По темной степи тянуло дымком. Кашевар сгреб кучкой золу — под ней тлели угольки сухого навоза. Тишина была такая, что слышно за версту, как потыркивает сверчок, а еще далее, в лощинке, в стороне, где недавно догорела вечерняя заря, — хрипел дергач. Летел бы, дура, к Дону, в плавни, здесь много не наковыряешь носом. В степи земля теплая, сухая, было бы что подложить под голову, — и так лежат мужики у костра, а кто — под телегой с поднятыми к звездам оглоблями. Звезды просторно раскинулись над степью. Один человек сидит, другие слушают.
— Да, товарищ, пришлось…
— Хлебнул?
— А что же ты думаешь, — конечно, хлебнул горя…
— Расскажи по порядку, дяденька.
— А по порядку рассказать — будет так: в каком это году, забыл я, — в шестнадцатом… Ну, ладно… Вошли мы, русские войска, в Париж. А были мы, солдаты, взятые для этой экспедиции, как на подбор: рослые, молодые, ужасно все бойкие. Идем по Парижу, колонна за колонной, сорок тысяч человек — это ты шутишь! И поем во всю глотку. По дороге на кораблях спелись: с жизнью прощаться ведь неохота на чужой стороне… Да и бабы на тротуарах видимо-невидимо — глядят на нас… Хороши… Ах, чистые, хорошие дамочки у них…
— Ну?
— Это кто там сказал ‘ну’, под телегой?
— Будет вам, — слушайте, ребята.
— Да. Идем мы через город Париж и поем песни. Запеваем по очереди, поротно, — в каждой роте запевала и подголосок, мы подхватываем — стекла звенят… Начальство нарочно подбирало голосистых в эту экспедицию, чтобы удивить иностранцев: какой у нас народ веселый, вся армия сытая, мордастая, в бой — так в бой, ей хоть бы что, с песней грудью за отечество. Так и в газетах французы писали: ‘Русский, мол, солдат умирает с песней на устах…’
— Как это?.. (Опять из-под телеги.) Вот ведь, ребята, а?..

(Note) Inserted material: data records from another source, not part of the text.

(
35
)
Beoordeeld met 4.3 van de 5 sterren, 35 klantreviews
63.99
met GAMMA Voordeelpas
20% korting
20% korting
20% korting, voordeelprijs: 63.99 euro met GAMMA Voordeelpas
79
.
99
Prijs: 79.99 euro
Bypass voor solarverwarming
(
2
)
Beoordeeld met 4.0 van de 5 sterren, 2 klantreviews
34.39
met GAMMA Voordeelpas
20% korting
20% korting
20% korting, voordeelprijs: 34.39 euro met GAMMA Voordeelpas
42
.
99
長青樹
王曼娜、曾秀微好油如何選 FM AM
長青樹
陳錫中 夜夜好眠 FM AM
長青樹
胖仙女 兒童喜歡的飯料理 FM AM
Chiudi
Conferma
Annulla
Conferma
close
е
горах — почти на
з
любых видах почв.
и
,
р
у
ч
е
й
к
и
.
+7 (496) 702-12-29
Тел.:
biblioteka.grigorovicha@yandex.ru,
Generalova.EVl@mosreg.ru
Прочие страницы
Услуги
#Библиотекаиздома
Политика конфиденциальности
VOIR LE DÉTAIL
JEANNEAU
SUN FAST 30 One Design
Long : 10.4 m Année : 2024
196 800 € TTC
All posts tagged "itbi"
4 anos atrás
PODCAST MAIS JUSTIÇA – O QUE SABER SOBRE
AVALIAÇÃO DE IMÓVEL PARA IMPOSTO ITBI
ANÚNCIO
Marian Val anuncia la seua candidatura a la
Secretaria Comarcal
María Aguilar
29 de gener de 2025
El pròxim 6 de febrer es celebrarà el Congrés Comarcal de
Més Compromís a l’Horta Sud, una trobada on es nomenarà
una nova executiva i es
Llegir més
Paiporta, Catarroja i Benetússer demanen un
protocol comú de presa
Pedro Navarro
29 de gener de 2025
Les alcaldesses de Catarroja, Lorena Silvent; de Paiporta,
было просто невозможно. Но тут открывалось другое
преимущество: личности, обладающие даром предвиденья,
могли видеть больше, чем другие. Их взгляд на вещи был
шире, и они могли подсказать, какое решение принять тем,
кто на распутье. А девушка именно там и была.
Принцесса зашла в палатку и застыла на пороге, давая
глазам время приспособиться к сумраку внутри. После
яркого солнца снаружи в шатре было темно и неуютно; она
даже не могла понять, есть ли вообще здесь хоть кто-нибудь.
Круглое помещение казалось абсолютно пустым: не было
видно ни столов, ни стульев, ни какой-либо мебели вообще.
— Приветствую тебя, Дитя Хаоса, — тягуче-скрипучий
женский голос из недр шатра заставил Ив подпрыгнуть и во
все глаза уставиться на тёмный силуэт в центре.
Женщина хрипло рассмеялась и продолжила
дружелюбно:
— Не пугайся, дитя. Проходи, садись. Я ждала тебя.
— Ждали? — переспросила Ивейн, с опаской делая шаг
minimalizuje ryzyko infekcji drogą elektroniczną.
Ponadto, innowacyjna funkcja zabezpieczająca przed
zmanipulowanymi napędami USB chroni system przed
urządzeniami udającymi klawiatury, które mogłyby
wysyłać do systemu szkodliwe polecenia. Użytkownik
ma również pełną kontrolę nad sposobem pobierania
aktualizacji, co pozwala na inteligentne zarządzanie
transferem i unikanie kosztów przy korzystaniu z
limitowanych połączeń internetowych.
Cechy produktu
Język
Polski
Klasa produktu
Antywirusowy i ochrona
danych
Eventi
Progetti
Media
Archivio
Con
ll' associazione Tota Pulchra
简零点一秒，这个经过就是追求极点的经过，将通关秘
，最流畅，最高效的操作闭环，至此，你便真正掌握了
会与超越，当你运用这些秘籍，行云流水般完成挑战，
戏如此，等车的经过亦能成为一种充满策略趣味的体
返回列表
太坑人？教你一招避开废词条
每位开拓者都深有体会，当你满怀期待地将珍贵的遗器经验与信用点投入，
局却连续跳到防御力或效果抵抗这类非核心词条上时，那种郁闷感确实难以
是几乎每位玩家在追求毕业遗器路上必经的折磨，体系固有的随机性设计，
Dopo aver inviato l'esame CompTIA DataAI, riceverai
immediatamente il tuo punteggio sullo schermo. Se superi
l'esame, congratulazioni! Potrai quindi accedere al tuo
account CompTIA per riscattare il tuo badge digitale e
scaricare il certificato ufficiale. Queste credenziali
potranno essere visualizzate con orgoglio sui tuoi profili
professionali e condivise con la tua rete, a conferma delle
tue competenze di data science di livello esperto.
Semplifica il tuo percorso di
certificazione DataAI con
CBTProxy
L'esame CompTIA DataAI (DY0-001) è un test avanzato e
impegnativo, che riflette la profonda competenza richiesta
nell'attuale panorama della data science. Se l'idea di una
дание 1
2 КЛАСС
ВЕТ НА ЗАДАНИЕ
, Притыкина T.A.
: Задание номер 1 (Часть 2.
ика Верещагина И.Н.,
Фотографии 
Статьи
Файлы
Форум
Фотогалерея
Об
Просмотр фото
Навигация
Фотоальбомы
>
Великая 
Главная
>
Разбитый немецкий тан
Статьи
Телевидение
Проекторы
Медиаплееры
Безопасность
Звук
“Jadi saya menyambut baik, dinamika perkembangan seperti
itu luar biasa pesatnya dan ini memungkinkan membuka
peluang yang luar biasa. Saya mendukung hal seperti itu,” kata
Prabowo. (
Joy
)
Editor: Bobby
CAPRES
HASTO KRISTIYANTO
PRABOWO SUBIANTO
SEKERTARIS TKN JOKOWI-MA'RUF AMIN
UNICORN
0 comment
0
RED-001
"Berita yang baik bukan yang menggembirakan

Рассказчик покосился под телегу, но разобрать ничего было нельзя — так темно. Месяц еще не всходил над степью.
— Как же им нас не хвалить: нас пригнали помирать за их отечество… Ну, конечно, языка они нашего не понимали, русского, — от этого много зависело… Когда проходили под Триумфальной аркой, дамочки стали бросать в нас цветы — розы. Мы, будто эти розы нам обыкновенное дело, груди выпячиваем, будто такие уродились орлы, да и грянули свою, солдатскую: ‘Дррррищем дегтем, дррррищем дегтем, табаком…’ Так что же вы думаете: у дамочек на глазах — слезы, и руки к нам протягивают… А наши господа офицеры только косоротятся, но ничего не поделаешь: парад…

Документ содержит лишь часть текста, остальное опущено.